- **POR FAZER**:
A. No excerto sobre a biografia, que lugar escolheu o Maurício no cemitério para enterrar o cunhado?
B. Transcreva o trecho do excerto sobre a biografia que começa em "Inventei algumas coisas" e termina em "uma relação emocional.".

- **TEXTO EXTRAÍDO**:
________________
Escrever uma história assim é um equilíbrio difícil. Normalmente as biografias são muito chatas, porque os biógrafos têm tendência para ser académicos e não romancistas. Já li biografias de escritores que eu admiro imenso e que são literariamente bastante pobres. Ora, tu consegues pegar numa biografia e romantizá-la onde é preciso. Tiveste que inventar, mas ainda bem.

Inventei algumas coisas nas relações e emoções pessoais, das quais não existe registo nenhum. Não há cartas de amor. Sabemos quem eram os grandes amigos dele, mas não como era a convivência no dia-a-dia – até o cunhado, que começa a trabalhar com ele muito cedo e depois se torna o seu braço direito, há as cartas entre eles, mas é muito negócio e pouco pessoal. Há algumas coisas pessoais. Por exemplo, quando ele morre, Punta Arenas vai ter um cemitério novo, e a viúva pede ao irmão para escolher um sítio bom onde enterrar o marido. E o Maurício, que é o cunhado, responde que escolheu a réstia de terra mais bonita que encontrou no cemitério. Há esses poucos sinais de que de facto havia uma relação emocional.
________________
- **DADOS GUARDADOS**:
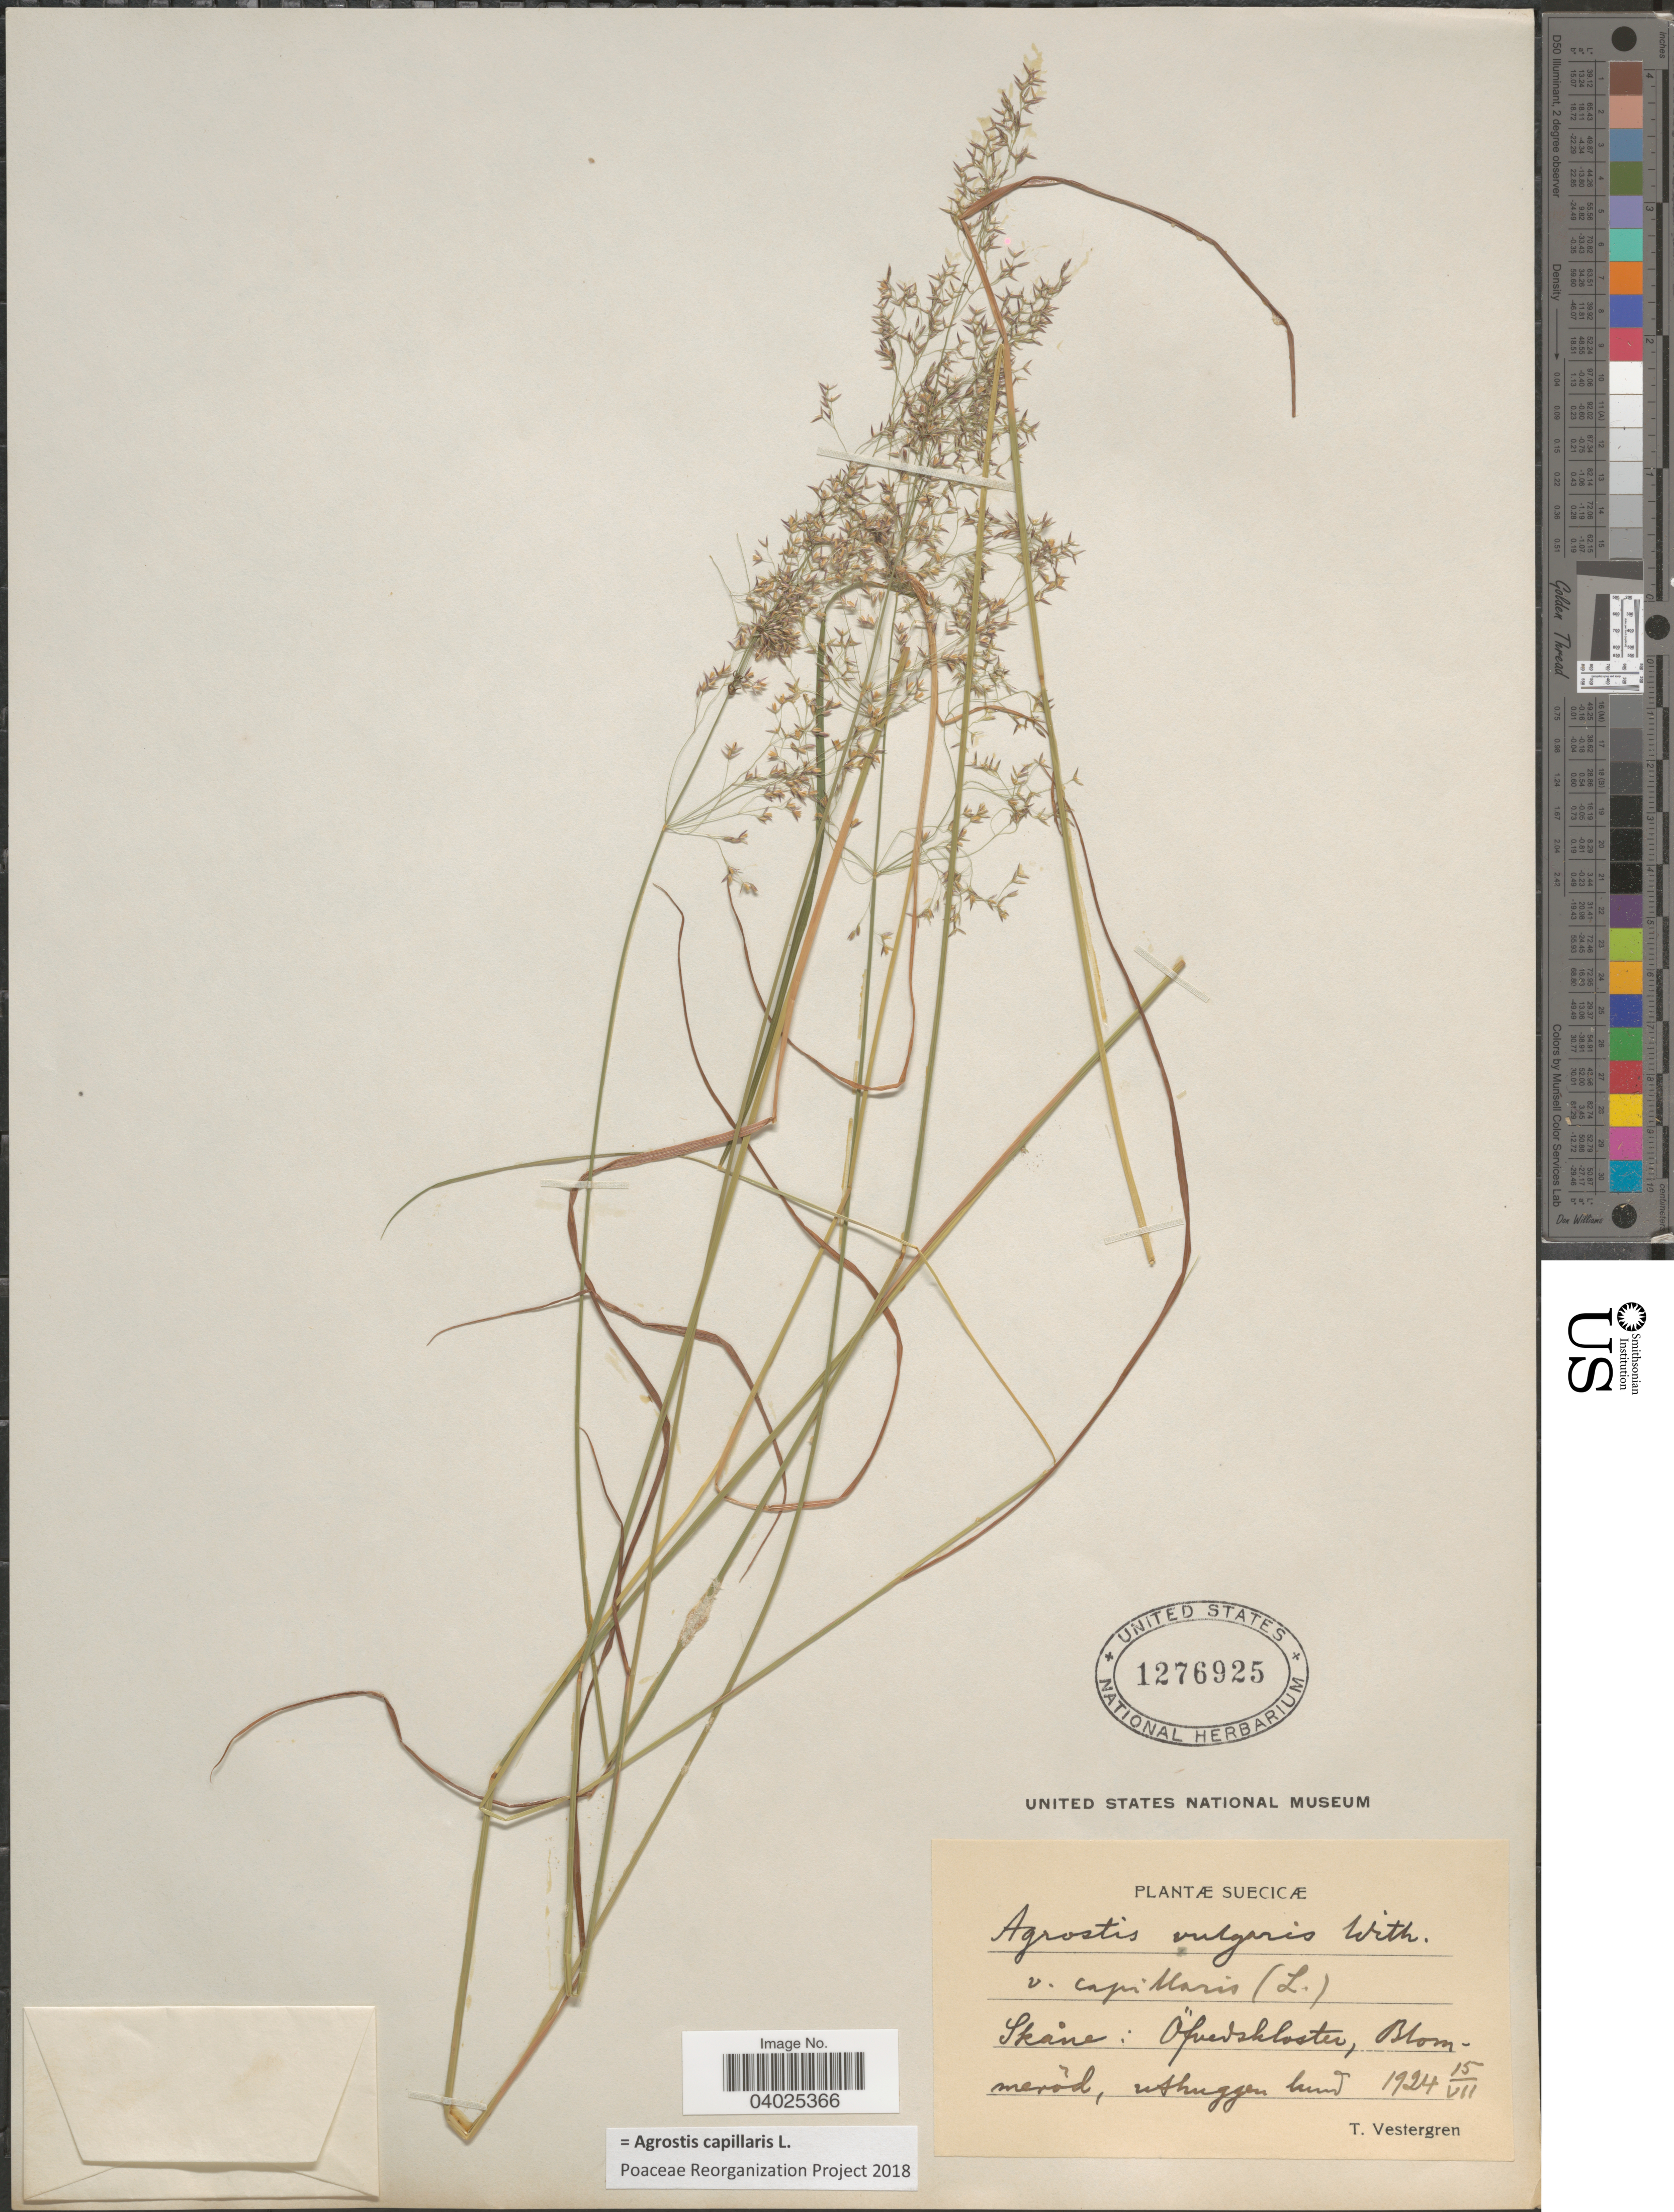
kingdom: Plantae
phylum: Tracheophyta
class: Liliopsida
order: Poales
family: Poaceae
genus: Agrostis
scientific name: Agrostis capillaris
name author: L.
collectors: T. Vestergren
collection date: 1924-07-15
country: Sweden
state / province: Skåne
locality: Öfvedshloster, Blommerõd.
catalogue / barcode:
________________
- **RESULTADOS**:
A. A réstia de terra mais bonita que encontrou no cemitério.

B.
Inventei algumas coisas nas relações e emoções pessoais, das quais não existe registo nenhum. Não há cartas de amor. Sabemos quem eram os grandes amigos dele, mas não como era a convivência no dia-a-dia – até o cunhado, que começa a trabalhar com ele muito cedo e depois se torna o seu braço direito, há as cartas entre eles, mas é muito negócio e pouco pessoal. Há algumas coisas pessoais. Por exemplo, quando ele morre, Punta Arenas vai ter um cemitério novo, e a viúva pede ao irmão para escolher um sítio bom onde enterrar o marido. E o Maurício, que é o cunhado, responde que escolheu a réstia de terra mais bonita que encontrou no cemitério. Há esses poucos sinais de que de facto havia uma relação emocional.